Pour y répondre les industriels ont proposé 3 projets différents aussi bien dans leurs spécifications techniques que dans leur design.
La société Ideol semble la plus avancée avec son projet FLOATGEN : elle sera en effet la première à mettre un prototype à l’eau, sur le site de test du SEM-REV au large du Croisic en septembre 2016. Ce site de test est unique en France et permet de tester les technologies d’énergies marines sous toutes leurs formes, en profitant d’une infrastructure complète pour le raccordement au réseau et le suivi des essais en mer.
Ideol développe une solution de caisson flotteur en béton armé ou en acier, de forme carrée, promettant à la fois des économies de coûts pour sa construction et une stabilité importante une fois en mer de par sa forme. La turbine fournira, une fois raccordée au réseau en 2017, une puissance de 2MW : gros avantage, le flotteur est compatible avec toutes les éoliennes du marché.
Avec son projet Twinfloat la société Nenuphar fait le pari d’un modèle technologique entièrement nouveau : il s’agit de deux éoliennes verticales, contrarotatives. Le projet prend la forme de deux éoliennes tournant verticalement afin d’exploiter au mieux l’effet corridor (accélération du vent) situé entre les deux éoliennes, dont les pales, verticales, tournent en sens inverse. Les avantages de cette forme « exotique » sont nombreux : une meilleure stabilisation permettant un meilleur rendement, une efficacité supérieure aux autres projets par une meilleure exploitation du corridor de vent et enfin un impact visuel moindre, tout en permettant de rapprocher les éoliennes pour limiter l’espace maritime utilisé par le parc.
Un démonstrateur de 2 MW est prévu pour 2017 en Méditerranée.

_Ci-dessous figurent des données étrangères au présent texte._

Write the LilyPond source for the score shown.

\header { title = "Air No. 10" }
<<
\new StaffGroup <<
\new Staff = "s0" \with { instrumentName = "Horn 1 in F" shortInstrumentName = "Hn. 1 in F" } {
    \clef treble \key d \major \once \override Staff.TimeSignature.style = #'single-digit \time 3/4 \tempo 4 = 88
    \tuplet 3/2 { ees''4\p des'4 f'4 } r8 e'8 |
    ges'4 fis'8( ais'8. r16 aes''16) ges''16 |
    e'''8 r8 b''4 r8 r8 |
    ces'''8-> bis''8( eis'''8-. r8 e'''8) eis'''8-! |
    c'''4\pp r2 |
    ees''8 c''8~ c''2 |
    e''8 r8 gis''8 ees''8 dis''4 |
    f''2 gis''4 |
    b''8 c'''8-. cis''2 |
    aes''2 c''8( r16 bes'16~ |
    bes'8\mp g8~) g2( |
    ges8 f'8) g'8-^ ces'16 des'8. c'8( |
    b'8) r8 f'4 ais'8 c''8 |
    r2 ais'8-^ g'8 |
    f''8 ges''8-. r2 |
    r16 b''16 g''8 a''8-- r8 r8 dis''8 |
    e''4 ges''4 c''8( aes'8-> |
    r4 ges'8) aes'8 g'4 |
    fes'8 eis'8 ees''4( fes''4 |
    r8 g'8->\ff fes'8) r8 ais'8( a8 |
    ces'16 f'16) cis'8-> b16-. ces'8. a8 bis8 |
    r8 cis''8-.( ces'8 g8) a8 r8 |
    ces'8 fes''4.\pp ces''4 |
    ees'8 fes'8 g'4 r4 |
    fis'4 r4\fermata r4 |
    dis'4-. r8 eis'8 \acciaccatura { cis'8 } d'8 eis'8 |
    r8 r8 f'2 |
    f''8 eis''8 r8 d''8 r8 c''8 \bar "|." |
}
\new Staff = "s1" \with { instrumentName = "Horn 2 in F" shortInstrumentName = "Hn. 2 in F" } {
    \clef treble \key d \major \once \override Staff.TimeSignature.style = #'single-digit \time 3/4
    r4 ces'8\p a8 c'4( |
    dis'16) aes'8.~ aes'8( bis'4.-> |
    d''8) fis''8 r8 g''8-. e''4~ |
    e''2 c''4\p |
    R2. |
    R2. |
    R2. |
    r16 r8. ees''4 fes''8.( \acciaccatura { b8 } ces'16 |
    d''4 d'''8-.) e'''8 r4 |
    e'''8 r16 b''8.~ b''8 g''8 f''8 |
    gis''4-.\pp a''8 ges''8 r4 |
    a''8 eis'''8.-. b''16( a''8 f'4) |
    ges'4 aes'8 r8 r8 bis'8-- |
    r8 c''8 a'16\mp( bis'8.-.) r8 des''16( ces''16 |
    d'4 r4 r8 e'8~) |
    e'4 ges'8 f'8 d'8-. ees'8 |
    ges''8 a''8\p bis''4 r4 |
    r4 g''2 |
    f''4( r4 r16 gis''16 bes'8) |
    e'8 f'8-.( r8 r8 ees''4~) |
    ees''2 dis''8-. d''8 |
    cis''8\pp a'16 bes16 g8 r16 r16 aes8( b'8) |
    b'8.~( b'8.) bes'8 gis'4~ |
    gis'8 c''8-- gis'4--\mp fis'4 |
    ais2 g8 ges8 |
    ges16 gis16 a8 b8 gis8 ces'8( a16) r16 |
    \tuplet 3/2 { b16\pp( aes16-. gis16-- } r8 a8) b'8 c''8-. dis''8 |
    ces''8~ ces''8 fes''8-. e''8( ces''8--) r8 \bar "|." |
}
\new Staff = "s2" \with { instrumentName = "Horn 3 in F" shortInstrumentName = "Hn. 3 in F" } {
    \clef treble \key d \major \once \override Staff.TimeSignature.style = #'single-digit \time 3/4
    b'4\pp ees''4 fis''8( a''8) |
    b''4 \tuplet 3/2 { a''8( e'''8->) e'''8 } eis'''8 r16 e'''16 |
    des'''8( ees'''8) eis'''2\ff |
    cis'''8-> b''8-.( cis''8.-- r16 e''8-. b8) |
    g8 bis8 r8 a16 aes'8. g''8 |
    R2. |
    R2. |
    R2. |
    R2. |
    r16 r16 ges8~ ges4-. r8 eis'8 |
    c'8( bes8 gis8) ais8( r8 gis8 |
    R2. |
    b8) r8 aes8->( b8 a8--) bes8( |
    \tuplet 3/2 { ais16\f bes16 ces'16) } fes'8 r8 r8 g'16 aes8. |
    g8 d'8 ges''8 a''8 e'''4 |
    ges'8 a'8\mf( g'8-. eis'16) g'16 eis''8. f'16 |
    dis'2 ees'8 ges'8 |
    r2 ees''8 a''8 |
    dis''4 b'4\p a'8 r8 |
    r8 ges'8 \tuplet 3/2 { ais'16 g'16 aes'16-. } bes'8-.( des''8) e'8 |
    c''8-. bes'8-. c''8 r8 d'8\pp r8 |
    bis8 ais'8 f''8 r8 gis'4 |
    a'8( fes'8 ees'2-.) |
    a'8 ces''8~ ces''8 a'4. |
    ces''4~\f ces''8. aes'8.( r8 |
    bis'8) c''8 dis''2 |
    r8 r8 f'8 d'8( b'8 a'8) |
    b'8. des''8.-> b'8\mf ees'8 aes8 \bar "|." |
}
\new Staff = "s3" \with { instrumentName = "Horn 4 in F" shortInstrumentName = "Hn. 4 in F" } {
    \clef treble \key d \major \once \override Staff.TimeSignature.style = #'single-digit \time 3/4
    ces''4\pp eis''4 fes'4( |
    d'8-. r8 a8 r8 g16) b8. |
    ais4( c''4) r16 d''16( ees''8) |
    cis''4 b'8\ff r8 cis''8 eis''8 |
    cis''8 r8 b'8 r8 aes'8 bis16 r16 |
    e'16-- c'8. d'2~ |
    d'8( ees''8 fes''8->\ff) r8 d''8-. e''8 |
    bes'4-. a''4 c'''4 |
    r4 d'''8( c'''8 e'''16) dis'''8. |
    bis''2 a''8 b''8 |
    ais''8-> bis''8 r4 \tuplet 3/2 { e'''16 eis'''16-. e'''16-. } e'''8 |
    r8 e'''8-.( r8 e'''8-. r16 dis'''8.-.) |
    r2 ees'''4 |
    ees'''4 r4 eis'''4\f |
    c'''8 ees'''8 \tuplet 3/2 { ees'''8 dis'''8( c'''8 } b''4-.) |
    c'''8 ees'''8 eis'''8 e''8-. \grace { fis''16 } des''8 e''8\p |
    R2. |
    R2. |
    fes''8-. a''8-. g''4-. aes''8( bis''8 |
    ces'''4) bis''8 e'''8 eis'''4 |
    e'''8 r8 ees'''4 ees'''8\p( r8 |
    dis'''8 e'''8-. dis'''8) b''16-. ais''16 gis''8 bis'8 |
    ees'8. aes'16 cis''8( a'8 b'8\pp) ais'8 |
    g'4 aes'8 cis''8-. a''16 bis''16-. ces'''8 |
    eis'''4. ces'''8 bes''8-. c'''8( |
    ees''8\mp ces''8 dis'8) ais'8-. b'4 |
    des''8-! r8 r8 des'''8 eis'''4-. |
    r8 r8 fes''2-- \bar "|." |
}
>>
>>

A terme TwinFloat permettra de développer une puissance de 5 MW au minimum.
Enfin DCNS est présent sur le secteur avec son éolienne flottante SEA REED, dont il est prévu un parc à l’horizon 2019 dans la zone au Sud de l’île de Groix, dans le Morbihan. Ici aussi la solution se base sur un nouveau type de flotteur, tandis que l’éolienne est un modèle déjà commercialisé par Alstom, l’Haliade 150. Comme sur les autres projets l’on recherche l’économie de coût pour rendre au plus vite cette énergie compétitive, ce qui explique la réutilisation d’une éolienne ayant fait ses preuves sur terre. De même l’utilisation d’une éolienne éprouvée de haute puissance (6MW) permettra de réduire les coûts.
Le flotteur est du type semi submergé, développé par l’architecte naval DCNS et sera assemblé sur le port de Brest, qui voit se créer un pôle d’assemblage dédié aux énergies marines renouvelables.
L’éolien flottant a de grandes ambitions en France : le développement d’une filière française et l’accroissement du potentiel des énergies marines renouvelables permettront de ne pas prendre de retard dans la course aux énergies de la mer comme ça a été le cas avec l’éolien posé. Il est même prévu que cette technologie dépasse sa cousine à l’horizon 2050, participant à la baisse des coûts pour obtenir une énergie marine propre et concurrentielle. Mais pour cela il faudra descendre au moins en dessous du prix du MW éolien terrestre, actuellement de 82 euros contre 170 pour l’éolien offshore posé: un long et passionnant développement s’annonce.